----- Record excerpts

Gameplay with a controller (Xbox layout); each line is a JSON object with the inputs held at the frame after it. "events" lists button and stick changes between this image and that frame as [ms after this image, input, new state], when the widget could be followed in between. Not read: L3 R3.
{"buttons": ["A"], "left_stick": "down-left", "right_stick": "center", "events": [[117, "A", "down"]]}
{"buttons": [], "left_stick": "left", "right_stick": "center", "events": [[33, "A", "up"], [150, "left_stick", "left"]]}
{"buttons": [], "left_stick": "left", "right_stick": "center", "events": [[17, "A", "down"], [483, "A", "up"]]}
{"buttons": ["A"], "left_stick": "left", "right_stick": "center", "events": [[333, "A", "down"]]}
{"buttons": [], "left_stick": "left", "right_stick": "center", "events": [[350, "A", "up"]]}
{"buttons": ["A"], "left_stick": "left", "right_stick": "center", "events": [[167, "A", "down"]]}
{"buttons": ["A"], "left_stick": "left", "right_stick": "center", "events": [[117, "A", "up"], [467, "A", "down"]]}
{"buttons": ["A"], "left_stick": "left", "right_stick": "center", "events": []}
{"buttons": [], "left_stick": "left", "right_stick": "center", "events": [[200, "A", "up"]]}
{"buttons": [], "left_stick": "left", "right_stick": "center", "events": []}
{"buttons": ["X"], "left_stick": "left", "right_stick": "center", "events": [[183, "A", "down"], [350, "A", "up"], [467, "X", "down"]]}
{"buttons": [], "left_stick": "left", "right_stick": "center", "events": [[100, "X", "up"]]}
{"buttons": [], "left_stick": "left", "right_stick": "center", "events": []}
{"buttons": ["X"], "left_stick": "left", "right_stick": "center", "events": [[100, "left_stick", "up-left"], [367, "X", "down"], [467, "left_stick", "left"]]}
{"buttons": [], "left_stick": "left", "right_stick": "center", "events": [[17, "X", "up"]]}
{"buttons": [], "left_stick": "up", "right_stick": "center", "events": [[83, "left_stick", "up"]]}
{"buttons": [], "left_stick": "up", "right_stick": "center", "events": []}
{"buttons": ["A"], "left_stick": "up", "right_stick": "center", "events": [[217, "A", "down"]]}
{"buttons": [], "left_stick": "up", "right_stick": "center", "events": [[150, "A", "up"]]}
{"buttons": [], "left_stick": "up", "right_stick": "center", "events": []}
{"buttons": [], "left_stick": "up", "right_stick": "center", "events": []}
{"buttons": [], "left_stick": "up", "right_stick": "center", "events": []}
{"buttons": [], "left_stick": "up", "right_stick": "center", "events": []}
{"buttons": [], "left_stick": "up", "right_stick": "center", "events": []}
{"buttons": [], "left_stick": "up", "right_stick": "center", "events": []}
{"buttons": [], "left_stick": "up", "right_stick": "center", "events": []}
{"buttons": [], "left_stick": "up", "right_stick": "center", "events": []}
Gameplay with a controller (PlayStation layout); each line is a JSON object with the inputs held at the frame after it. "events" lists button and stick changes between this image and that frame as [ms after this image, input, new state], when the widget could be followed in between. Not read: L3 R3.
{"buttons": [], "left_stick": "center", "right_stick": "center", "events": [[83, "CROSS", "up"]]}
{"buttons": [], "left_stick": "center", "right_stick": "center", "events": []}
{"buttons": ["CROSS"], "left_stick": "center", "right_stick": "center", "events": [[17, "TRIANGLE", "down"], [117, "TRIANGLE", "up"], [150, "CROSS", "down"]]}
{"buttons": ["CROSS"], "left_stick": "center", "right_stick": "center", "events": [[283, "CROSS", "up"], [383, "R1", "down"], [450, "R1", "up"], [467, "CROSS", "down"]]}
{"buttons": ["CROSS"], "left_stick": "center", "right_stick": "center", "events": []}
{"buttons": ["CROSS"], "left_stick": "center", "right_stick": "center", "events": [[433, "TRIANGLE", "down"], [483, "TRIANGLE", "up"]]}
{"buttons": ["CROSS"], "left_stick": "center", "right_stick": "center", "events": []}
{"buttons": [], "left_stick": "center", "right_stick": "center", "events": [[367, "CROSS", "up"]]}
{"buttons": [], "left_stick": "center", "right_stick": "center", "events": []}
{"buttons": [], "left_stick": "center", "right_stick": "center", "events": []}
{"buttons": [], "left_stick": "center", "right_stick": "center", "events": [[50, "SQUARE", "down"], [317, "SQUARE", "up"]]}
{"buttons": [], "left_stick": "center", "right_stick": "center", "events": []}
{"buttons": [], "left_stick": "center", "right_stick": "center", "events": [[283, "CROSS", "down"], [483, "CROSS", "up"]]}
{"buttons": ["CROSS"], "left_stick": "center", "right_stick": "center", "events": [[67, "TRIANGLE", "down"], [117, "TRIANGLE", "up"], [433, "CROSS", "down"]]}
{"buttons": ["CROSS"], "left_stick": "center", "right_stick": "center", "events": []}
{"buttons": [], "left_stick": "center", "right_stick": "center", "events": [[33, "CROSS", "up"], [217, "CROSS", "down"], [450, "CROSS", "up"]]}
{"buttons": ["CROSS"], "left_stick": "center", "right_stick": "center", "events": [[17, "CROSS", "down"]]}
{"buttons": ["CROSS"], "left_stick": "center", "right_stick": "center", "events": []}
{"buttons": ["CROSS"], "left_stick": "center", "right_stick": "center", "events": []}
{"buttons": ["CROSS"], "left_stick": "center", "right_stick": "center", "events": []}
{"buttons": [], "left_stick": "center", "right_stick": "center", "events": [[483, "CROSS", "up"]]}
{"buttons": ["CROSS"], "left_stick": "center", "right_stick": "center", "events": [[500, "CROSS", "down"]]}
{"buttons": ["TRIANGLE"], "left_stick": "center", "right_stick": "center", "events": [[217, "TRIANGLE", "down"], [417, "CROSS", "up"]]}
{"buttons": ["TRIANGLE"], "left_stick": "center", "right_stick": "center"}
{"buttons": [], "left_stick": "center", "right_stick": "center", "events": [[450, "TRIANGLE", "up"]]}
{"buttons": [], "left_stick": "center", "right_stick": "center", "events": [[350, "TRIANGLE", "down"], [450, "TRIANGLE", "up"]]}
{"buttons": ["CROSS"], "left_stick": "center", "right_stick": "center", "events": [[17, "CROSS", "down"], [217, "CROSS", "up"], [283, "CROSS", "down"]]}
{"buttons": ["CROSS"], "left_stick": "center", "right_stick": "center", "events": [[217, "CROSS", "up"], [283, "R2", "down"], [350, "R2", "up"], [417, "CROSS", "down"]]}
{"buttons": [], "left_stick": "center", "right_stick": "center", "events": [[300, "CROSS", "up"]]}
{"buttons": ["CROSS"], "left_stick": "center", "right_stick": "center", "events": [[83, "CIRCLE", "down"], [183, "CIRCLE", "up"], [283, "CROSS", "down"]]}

----------

[Exercise description]
Repeat the material exactly. Every line should match.

[Result of this exercise]
Gameplay with a controller (Xbox layout); each line is a JSON object with the inputs held at the frame after it. "events" lists button and stick changes between this image and that frame as [ms after this image, input, new state], when the widget could be followed in between. Not read: L3 R3.
{"buttons": ["A"], "left_stick": "down-left", "right_stick": "center", "events": [[117, "A", "down"]]}
{"buttons": [], "left_stick": "left", "right_stick": "center", "events": [[33, "A", "up"], [150, "left_stick", "left"]]}
{"buttons": [], "left_stick": "left", "right_stick": "center", "events": [[17, "A", "down"], [483, "A", "up"]]}
{"buttons": ["A"], "left_stick": "left", "right_stick": "center", "events": [[333, "A", "down"]]}
{"buttons": [], "left_stick": "left", "right_stick": "center", "events": [[350, "A", "up"]]}
{"buttons": ["A"], "left_stick": "left", "right_stick": "center", "events": [[167, "A", "down"]]}
{"buttons": ["A"], "left_stick": "left", "right_stick": "center", "events": [[117, "A", "up"], [467, "A", "down"]]}
{"buttons": ["A"], "left_stick": "left", "right_stick": "center", "events": []}
{"buttons": [], "left_stick": "left", "right_stick": "center", "events": [[200, "A", "up"]]}
{"buttons": [], "left_stick": "left", "right_stick": "center", "events": []}
{"buttons": ["X"], "left_stick": "left", "right_stick": "center", "events": [[183, "A", "down"], [350, "A", "up"], [467, "X", "down"]]}
{"buttons": [], "left_stick": "left", "right_stick": "center", "events": [[100, "X", "up"]]}
{"buttons": [], "left_stick": "left", "right_stick": "center", "events": []}
{"buttons": ["X"], "left_stick": "left", "right_stick": "center", "events": [[100, "left_stick", "up-left"], [367, "X", "down"], [467, "left_stick", "left"]]}
{"buttons": [], "left_stick": "left", "right_stick": "center", "events": [[17, "X", "up"]]}
{"buttons": [], "left_stick": "up", "right_stick": "center", "events": [[83, "left_stick", "up"]]}
{"buttons": [], "left_stick": "up", "right_stick": "center", "events": []}
{"buttons": ["A"], "left_stick": "up", "right_stick": "center", "events": [[217, "A", "down"]]}
{"buttons": [], "left_stick": "up", "right_stick": "center", "events": [[150, "A", "up"]]}
{"buttons": [], "left_stick": "up", "right_stick": "center", "events": []}
{"buttons": [], "left_stick": "up", "right_stick": "center", "events": []}
{"buttons": [], "left_stick": "up", "right_stick": "center", "events": []}
{"buttons": [], "left_stick": "up", "right_stick": "center", "events": []}
{"buttons": [], "left_stick": "up", "right_stick": "center", "events": []}
{"buttons": [], "left_stick": "up", "right_stick": "center", "events": []}
{"buttons": [], "left_stick": "up", "right_stick": "center", "events": []}
{"buttons": [], "left_stick": "up", "right_stick": "center", "events": []}
Gameplay with a controller (PlayStation layout); each line is a JSON object with the inputs held at the frame after it. "events" lists button and stick changes between this image and that frame as [ms after this image, input, new state], when the widget could be followed in between. Not read: L3 R3.
{"buttons": [], "left_stick": "center", "right_stick": "center", "events": [[83, "CROSS", "up"]]}
{"buttons": [], "left_stick": "center", "right_stick": "center", "events": []}
{"buttons": ["CROSS"], "left_stick": "center", "right_stick": "center", "events": [[17, "TRIANGLE", "down"], [117, "TRIANGLE", "up"], [150, "CROSS", "down"]]}
{"buttons": ["CROSS"], "left_stick": "center", "right_stick": "center", "events": [[283, "CROSS", "up"], [383, "R1", "down"], [450, "R1", "up"], [467, "CROSS", "down"]]}
{"buttons": ["CROSS"], "left_stick": "center", "right_stick": "center", "events": []}
{"buttons": ["CROSS"], "left_stick": "center", "right_stick": "center", "events": [[433, "TRIANGLE", "down"], [483, "TRIANGLE", "up"]]}
{"buttons": ["CROSS"], "left_stick": "center", "right_stick": "center", "events": []}
{"buttons": [], "left_stick": "center", "right_stick": "center", "events": [[367, "CROSS", "up"]]}
{"buttons": [], "left_stick": "center", "right_stick": "center", "events": []}
{"buttons": [], "left_stick": "center", "right_stick": "center", "events": []}
{"buttons": [], "left_stick": "center", "right_stick": "center", "events": [[50, "SQUARE", "down"], [317, "SQUARE", "up"]]}
{"buttons": [], "left_stick": "center", "right_stick": "center", "events": []}
{"buttons": [], "left_stick": "center", "right_stick": "center", "events": [[283, "CROSS", "down"], [483, "CROSS", "up"]]}
{"buttons": ["CROSS"], "left_stick": "center", "right_stick": "center", "events": [[67, "TRIANGLE", "down"], [117, "TRIANGLE", "up"], [433, "CROSS", "down"]]}
{"buttons": ["CROSS"], "left_stick": "center", "right_stick": "center", "events": []}
{"buttons": [], "left_stick": "center", "right_stick": "center", "events": [[33, "CROSS", "up"], [217, "CROSS", "down"], [450, "CROSS", "up"]]}
{"buttons": ["CROSS"], "left_stick": "center", "right_stick": "center", "events": [[17, "CROSS", "down"]]}
{"buttons": ["CROSS"], "left_stick": "center", "right_stick": "center", "events": []}
{"buttons": ["CROSS"], "left_stick": "center", "right_stick": "center", "events": []}
{"buttons": ["CROSS"], "left_stick": "center", "right_stick": "center", "events": []}
{"buttons": [], "left_stick": "center", "right_stick": "center", "events": [[483, "CROSS", "up"]]}
{"buttons": ["CROSS"], "left_stick": "center", "right_stick": "center", "events": [[500, "CROSS", "down"]]}
{"buttons": ["TRIANGLE"], "left_stick": "center", "right_stick": "center", "events": [[217, "TRIANGLE", "down"], [417, "CROSS", "up"]]}
{"buttons": ["TRIANGLE"], "left_stick": "center", "right_stick": "center"}
{"buttons": [], "left_stick": "center", "right_stick": "center", "events": [[450, "TRIANGLE", "up"]]}
{"buttons": [], "left_stick": "center", "right_stick": "center", "events": [[350, "TRIANGLE", "down"], [450, "TRIANGLE", "up"]]}
{"buttons": ["CROSS"], "left_stick": "center", "right_stick": "center", "events": [[17, "CROSS", "down"], [217, "CROSS", "up"], [283, "CROSS", "down"]]}
{"buttons": ["CROSS"], "left_stick": "center", "right_stick": "center", "events": [[217, "CROSS", "up"], [283, "R2", "down"], [350, "R2", "up"], [417, "CROSS", "down"]]}
{"buttons": [], "left_stick": "center", "right_stick": "center", "events": [[300, "CROSS", "up"]]}
{"buttons": ["CROSS"], "left_stick": "center", "right_stick": "center", "events": [[83, "CIRCLE", "down"], [183, "CIRCLE", "up"], [283, "CROSS", "down"]]}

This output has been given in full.